MATERIAL FOR THIS EXERCISE:
+===+

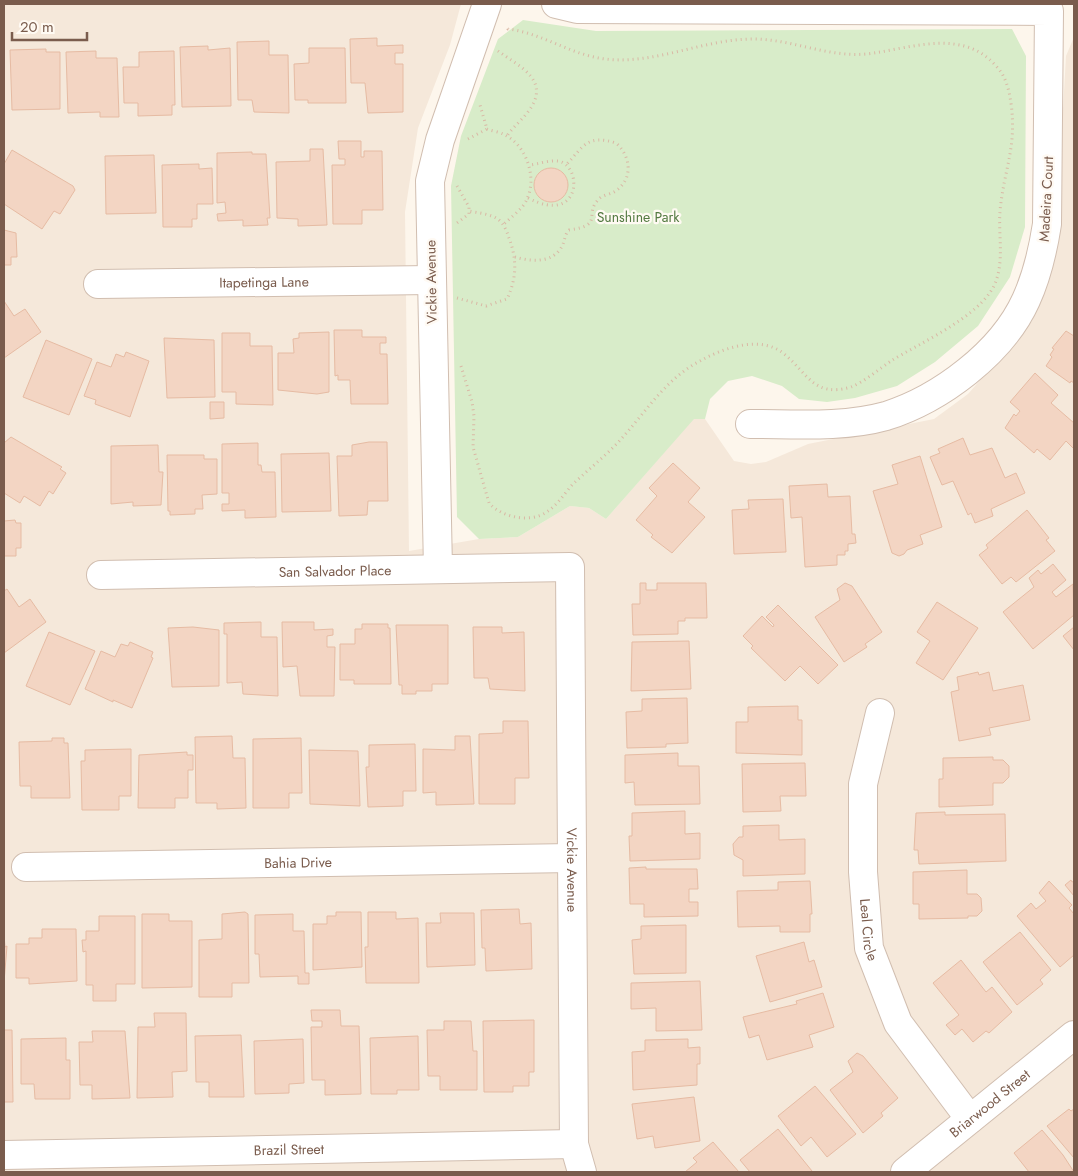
<svg xmlns="http://www.w3.org/2000/svg" width="1078" height="1176" font-family="Jost,sans-serif">
<style>
.residential{fill:#f5e8da}
.green{fill:#d8ecc9}
.building{fill:#f3d5c3;stroke:#e6bba3}
.lines{fill:none;stroke-linecap:round;stroke-linejoin:round}
.street-casing{stroke:#d1beb0;stroke-width:30}
.path{stroke:#d9b8a5;stroke-width:3;stroke-dasharray:1 4;stroke-linecap:butt}
.street{stroke:#fff;stroke-width:28}
.labels{text-anchor:middle;dominant-baseline:central;stroke-width:4.5;stroke-linejoin:round;paint-order:stroke}
.street-label{font-size:14px;fill:#7a5c4d;stroke:#fffaf3}
.park-label{font-size:14px;fill:#537a41;stroke:#fffaf3}
</style>
<rect width="100%" height="100%" fill="#fdf6ec"/>
<path class="residential" d="M4,4h457l-11,41 -32,83 -13,84 4,339 70,-12 39,-2 52,-31 19,2 17,11 88,-101 11,1 29,42 17,3 15,-2 42,-18 126,-25 34,-25 64,-73 23,-65 11,-200 8,-19v1135h-1070z"/>
<path class="green" d="M523,20l73,11 416,-2 14,27 -1,171 -15,50 -32,49 -43,36 -38,24 -42,12 -28,4 -28,-3 -17,-13 -30,-10 -24,5 -18,18 -5,20h-11l-88,100 -17,-11 -19,-2 -52,31 -39,2 -22,-22 -6,-331 10,-50 37,-97z"/>
<path class="building" d="M377,38v8l26,-1v8h-8v11h8v48l-35,1 -3,-30h-14l-1,-44z
M269,41v14h19l1,58 -35,-1 -2,-12h-14l-1,-58z
M208,46v4l22,-2 1,58 -49,1 -2,-60z
M309,48h36l1,55h-38v-3h-13l-1,-36 15,-1z
M46,49v3h14v57l-48,1 -2,-60z
M96,51v7h21l2,59h-19v-5l-32,1 -2,-61z
M174,51l1,54h-3v10l-34,1v-13h-14l-1,-36h16v-15z
M338,141h23v16h3v-6h18l1,59h-21v14h-29l-1,-59h13v-6h-6z
M310,149h13l4,76 -29,1v-7l-21,-1 -1,-56 34,-1z
M12,150l61,36 2,4 -15,24 -6,-3 -12,18 -38,-25v-40z
M252,152v2h14l4,64h-3l1,7 -25,1v-6l-25,1 -1,-7 9,-1 -1,-11 -8,1v-50z
M154,155l2,58 -50,1 -1,-58z
M199,164v5l13,-1 1,36h-16v15h-5v8h-29l-1,-62z
M534 185a17 17 0 1 1 34 0a17 17 0 1 1-34 0Z
M4,230l12,3 1,24h-6v8h-7z
M4,301l10,15 11,-7 16,23 -37,26z
M334,330h28v7h24v6h-6v11h7l1,50h-37l-1,-24h-12v-5l-3,1z
M1066,331l8,5v47l-3,-2 -1,2 -24,-17 6,-9 -2,-2 4,-6 -2,-1z
M329,332v60l-12,2 -39,-4v-37h16l-1,-14 6,-1v-5z
M222,333h28v13h22l1,59 -37,-1v-12h-14z
M164,338l50,2 1,57 -48,1z
M46,340l46,19 -23,56 -46,-18z
M126,352l23,9 -19,56 -35,-13 1,-4 -12,-4 13,-34 14,5 5,-13 8,3z
M1035,373l23,22 -7,8 23,20v26l-8,-8 -16,19 -13,-11 -3,4 -29,-25 9,-14 2,2 4,-5 -10,-9z
M210,402h14v16l-14,1z
M11,437l51,30 -2,2 6,4 -13,21 -4,-3 -9,15 -16,-10 -4,7 -16,-10v-50z
M963,438l7,17 22,-7 13,30 11,-5 9,20 -34,16 2,7 -18,7 -4,-10 -3,2 -15,-34 -11,4 -12,-28 10,-4 -2,-4z
M369,442h18l1,59h-20l-1,14 -28,1 -2,-60h15v-11z
M258,443v22h3l1,7h13l1,45 -31,1v-8l-23,1v-7h7v-11h-7v-49z
M158,445l1,27h4l-2,33 -28,1v-4l-22,2v-58z
M329,453l2,58 -49,1 -1,-58z
M167,455h37v4h13v35l-15,1 1,14h-8v5l-25,1v-4h-2z
M920,456l22,71 -22,8 3,9 -16,6 -3,4 -5,2 -7,-3 -19,-62 25,-7 -6,-19z
M673,463l27,25 -12,14 17,15 -33,36 -21,-16 2,-2 -17,-15 21,-24 -8,-8z
M827,484l1,13 22,-1 2,38h3l1,9 -8,1v7h-3v4h-8v10l-32,2 -3,-50 -11,1 -2,-32z
M783,499l3,53 -52,2 -2,-44 17,-1 -1,-9z
M1027,510l22,28 -3,2 9,11 -39,31 -5,-5 -9,7 -23,-29 9,-7 -2,-3z
M15,520l1,3h5v25h-5v8h-12v-35z
M1053,564l13,16 -14,12 4,5 17,-13 1,31 -41,34 -30,-37 31,-25 -5,-9 9,-8 3,4z
M640,583h6v7h11v-7h49l1,35h-22v3h-7v13l-45,1 -1,-31h8z
M845,583l7,3 30,46 -17,12 2,3 -23,15 -29,-45 25,-17 -3,-11z
M7,589l12,18 11,-8 16,23 -42,31v-62z
M937,602l41,26 -35,52 -27,-17 14,-22 -13,-9z
M778,605l60,60 -20,19 -18,-18 -15,15 -34,-33 2,-2 -10,-10 19,-20 11,11 1,-2 -8,-8z
M261,622v15h16l1,59 -35,-2 -1,-12 -15,1v-49h-3v-11z
M282,622h32v8l19,-1v6l-6,1v11h8l-1,49h-34l-3,-30 -14,1z
M362,624h26v4h2l1,56h-37v-4h-14v-36h15v-15h7z
M396,625h52v59h-16v7h-16v3h-14v-9h-3z
M193,627l26,3v56l-47,1 -4,-59z
M473,627h29v6l22,-1 1,59 -35,-2 -2,-11h-14z
M1074,627v23l-11,-14z
M49,632l46,19 -25,54 -44,-19z
M689,641l2,48 -60,2 1,-49z
M130,642l23,10 -2,5 2,1 -21,50 -19,-8v2l-28,-13 16,-38 14,6 6,-13 7,2z
M978,672l1,3 10,-3 4,19 30,-6 7,35 -41,8 2,7 -32,6 -8,-49 8,-2 -2,-13z
M687,698l1,45 -22,1v3l-39,1 -1,-36 16,-1v-12z
M798,706v14h4v35l-66,-2v-31h12v-15z
M503,721h25l1,57h-14v26h-36v-70l24,-1z
M232,736l1,22h12l1,50 -29,1v-6h-21l-1,-66z
M455,736h15l4,68 -38,1v-13l-13,1v-44l32,1z
M52,738h12v5h4l2,55h-39v-12h-11l-1,-44 33,-1z
M301,738l1,55h-13v15h-36v-69z
M415,744l1,47h-13v15l-35,1 -2,-40h3v-22z
M131,749v47h-12v14h-37l-1,-49h4v-11z
M309,750l49,1 2,55 -50,-2z
M187,752v3h6v15h-5v28h-13v10h-37l1,-53z
M678,753v13h21l1,38 -65,1 -1,-23 -9,1v-28z
M993,757v3h10l6,6v11l-6,6h-10v22l-54,2v-28h4v-21z
M805,763l1,33h-26l1,15 -38,1 -1,-48z
M685,811v23l15,-1v26l-70,2 -1,-25h3v-23z
M945,812v3l60,-1 1,47 -87,3 -1,-14h-4l2,-37z
M779,825v15l26,-1v35l-62,2v-16l-9,-5 -1,-11 6,-7h4v-11z
M646,867v2h51l1,20h-9v13h9v14l-54,1v-13h-14l-1,-36z
M967,870v24h10l4,4 1,13 -5,5h-9v2l-49,1v-15h-6v-32z
M1071,880l1,2 2,-1v15l-9,-11z
M810,881l2,33h-2v18h-30v-6l-42,1 -1,-36 41,-1v-8z
M1049,881l23,24 -3,3 5,6v41l-14,12 -43,-51 14,-13 5,6 10,-8 -7,-8z
M519,909l1,15 11,-1 1,46 -46,2 -1,-23h-3l-1,-38z
M245,912l3,2 1,69h-17v14h-33v-57l23,-1v-25z
M336,912h25l1,55 -49,3v-46h14v-8h9z
M368,912h28v7l22,-1 1,65h-53l-1,-36h3z
M440,913h34l1,52 -48,2 -1,-44h15z
M142,914h27v7h23v66l-50,1z
M293,914v17h11l1,42h4v11h-11v-8l-38,1 -1,-23h-4v-39z
M99,916h36v68h-19v17h-23v-16h-7v-34l-3,1 -1,-12h4v-9h13z
M686,925v48l-52,1 -2,-34 9,-1v-13z
M42,929h34l1,52 -48,3v-6h-13v-34h13v-6h13z
M1020,932l31,38 -11,10 3,4 -26,21 -34,-43z
M4,935l1,12 2,-1 -3,36z
M804,942l5,20 5,-2 8,27 -52,15 -14,-46z
M961,960l25,32 6,-5 20,25 -23,21 -3,-2 -13,11 -11,-13 -7,6 -9,-10 13,-10 -26,-32z
M700,981l2,49 -46,1v-23l-25,1v-26z
M823,993l11,34 -25,8 4,12 -46,13 -8,-25 -10,3 -6,-21 54,-13 -1,-3z
M311,1010h29l1,16h18l2,68 -36,1v-15h-13l-1,-53h11v-6h-10z
M154,1013h32l1,58 -15,1 1,25 -36,1 1,-71h17z
M534,1020v52h-5v14h-16v6h-29l-1,-71z
M444,1021h27l2,30h4v39h-37v-14h-12l-1,-46h17z
M4,1030h8l1,72h-9z
M92,1031h33l5,67 -38,1v-14h-12l-1,-43h14z
M241,1035l3,62h-35v-15h-13l-1,-46z
M418,1036l1,54h-22v4h-26l-1,-56z
M66,1038v22h4v39h-35l-1,-15h-13v-45z
M303,1039l1,44 -15,1v9l-34,1 -1,-53z
M688,1039v9l12,-1v17h-3v21l-64,5 -1,-38 13,-1v-11z
M857,1053l6,3 35,42 -17,15 2,3 -20,17 -33,-43 23,-18 -5,-11z
M815,1086l41,48 -29,23 -16,-20 -10,9 -23,-30z
M694,1097l6,44 -45,7 -2,-12 -16,3 -5,-35z
M1069,1109l2,2 3,-2v49l-27,-32z
M778,1129l34,42 -1,1h-61l-10,-12z
M1042,1130l21,25 11,17h-45l-15,-19z
M713,1142l26,30h-54l12,-10 -4,-4z"/>
<g class="lines">
<defs>
<g id="street">
<path d="M556,4l21,5 472,2 -2,213c-4,26 -10,52 -21,76 -24,53 -86,99 -140,116 -43,12 -92,8 -136,8"/>
<path id="s1" d="M98,284l333,-4"/>
<path d="M438,569l-8,-388 10,-41 47,-136"/>
<path id="s2" d="M101,575l469,-8 4,577 8,28"/>
<path id="s3" d="M880,713l-17,71v88l6,76 29,75 72,96"/>
<path id="s4" d="M26,867l546,-9"/>
<path id="s5" d="M4,1155l570,-11"/>
<path id="s6" d="M905,1172l169,-137"/>
</g>
</defs>
<use href="#street" class="street-casing"/>
<path class="path" d="M498,51c22,16 55,30 29,62 -6,8 -14,14 -20,23
M487,129c5,2 13,3 18,6 22,11 32,43 22,64 -4,10 -16,18 -24,26
M468,139l19,-10 -7,-24
M457,186l12,21v7l-12,9
M528,198c54,28 55,-33 30,-37 -9,-1 -20,3 -28,4
M515,257c14,4 36,7 46,-9 4,-6 3,-13 8,-18 37,-5 13,-16 31,-32 4,-3 10,-4 14,-6 20,-12 17,-36 2,-49 -29,-9 -32,3 -50,22
M457,298l29,8 21,-7c10,-21 10,-40 2,-61 -2,-6 -5,-14 -10,-18 -7,-6 -21,-7 -30,-9
M461,366l11,36 2,14 -1,31 16,56c12,14 40,20 56,10 12,-7 19,-19 28,-29 17,-16 35,-30 50,-47 24,-27 44,-59 77,-76 23,-13 60,-26 83,-8 25,20 30,45 68,34 13,-5 28,-18 40,-26 29,-18 81,-41 100,-70 15,-23 7,-54 9,-80 4,-42 17,-63 11,-108 -2,-13 -5,-27 -15,-37 -32,-37 -82,-19 -122,-13 -42,7 -80,-14 -121,-14 -50,0 -98,26 -148,20 -34,-4 -63,-26 -97,-30l-1,-3"/>
<use href="#street" class="street"/>
</g>
<g class="labels">
<g class="street-label">
<text transform="translate(1046 199) rotate(-87)">Madeira Court</text>
<text stroke="none"><textPath href="#s1" startOffset="166">Itapetinga Lane</textPath></text>
<text transform="translate(431 282) rotate(-91)">Vickie Avenue</text>
<text stroke="none"><textPath href="#s2" startOffset="234">San Salvador Place</textPath></text>
<text stroke="none"><textPath href="#s4" startOffset="272">Bahia Drive</textPath></text>
<text stroke="none"><textPath href="#s2" startOffset="772">Vickie Avenue</textPath></text>
<text stroke="none"><textPath href="#s3" startOffset="219">Leal Circle</textPath></text>
<text stroke="none"><textPath href="#s6" startOffset="109">Briarwood Street</textPath></text>
<text stroke="none"><textPath href="#s5" startOffset="285">Brazil Street</textPath></text>
</g>
<g class="park-label">
<text x="638" y="217">Sunshine Park</text>
</g>
</g>
<rect width="1078" height="1176" fill="none" stroke="#7a5c4d" stroke-width="10"/>
<path d="M12 32v8h75v-8" fill="none" stroke="#7a5c4d" stroke-width="2.5"/>
<text x="20" y="32" font-size="15" fill="#7a5c4d" stroke="#fffaf3" stroke-width="4" paint-order="stroke">20 m</text>
</svg>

+===+

Please determine how many lines of the records above contain "fill", and state that number only.

WRITTEN ANSWER:
10